- **PROVIDED RECORDS**:
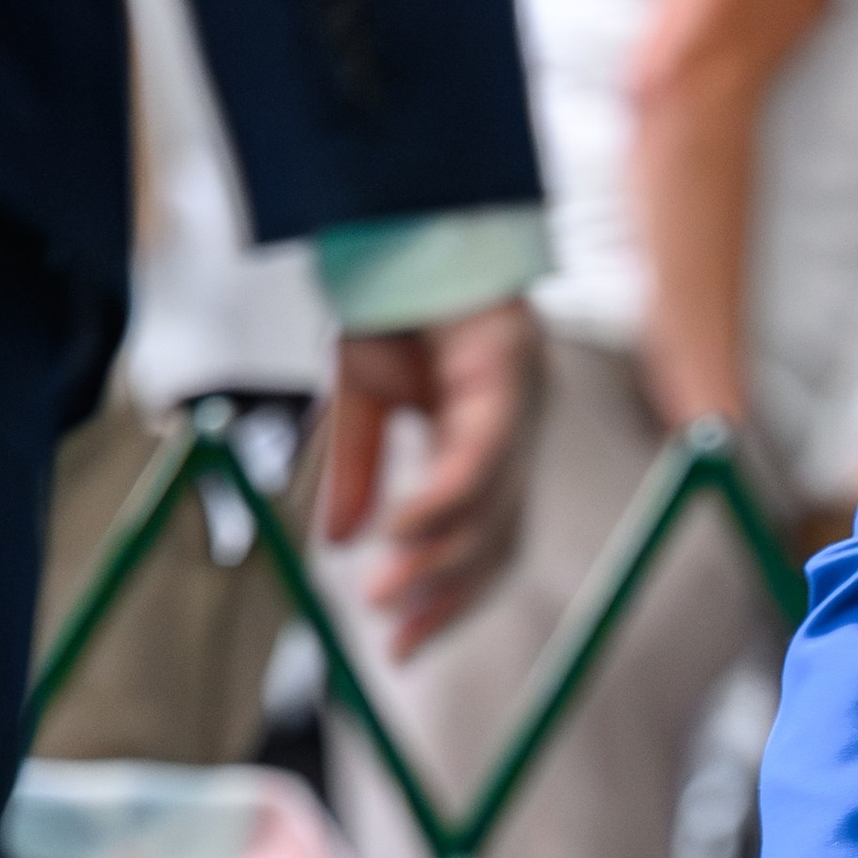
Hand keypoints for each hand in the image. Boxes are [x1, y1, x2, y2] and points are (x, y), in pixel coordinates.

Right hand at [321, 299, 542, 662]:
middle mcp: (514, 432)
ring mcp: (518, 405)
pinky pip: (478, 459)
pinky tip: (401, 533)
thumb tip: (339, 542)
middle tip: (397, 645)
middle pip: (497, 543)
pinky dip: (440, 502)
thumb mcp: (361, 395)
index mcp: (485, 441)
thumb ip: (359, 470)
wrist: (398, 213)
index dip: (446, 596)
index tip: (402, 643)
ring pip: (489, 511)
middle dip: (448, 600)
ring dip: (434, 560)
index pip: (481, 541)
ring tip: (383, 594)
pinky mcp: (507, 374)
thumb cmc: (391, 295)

- **YOUR GOAL**: Once the line containing "pinky pip: (478, 459)" is found in the listing above, set down that line and every line after it, exactly.

- **ANSWER BELOW**:
pinky pip: (478, 459)
pinky tip: (401, 533)
thumb tip: (339, 542)
middle tip: (397, 645)
middle pip: (497, 543)
pinky dip: (440, 502)
thumb mcp: (361, 395)
index mcp: (485, 441)
thumb ip: (359, 470)
wrist: (398, 213)
index dip: (446, 596)
index tip: (402, 643)
ring pip: (489, 511)
middle dip: (448, 600)
ring dip: (434, 560)
index pip: (481, 541)
ring tip: (383, 594)
pinky mcp: (507, 374)
thumb cmc: (391, 295)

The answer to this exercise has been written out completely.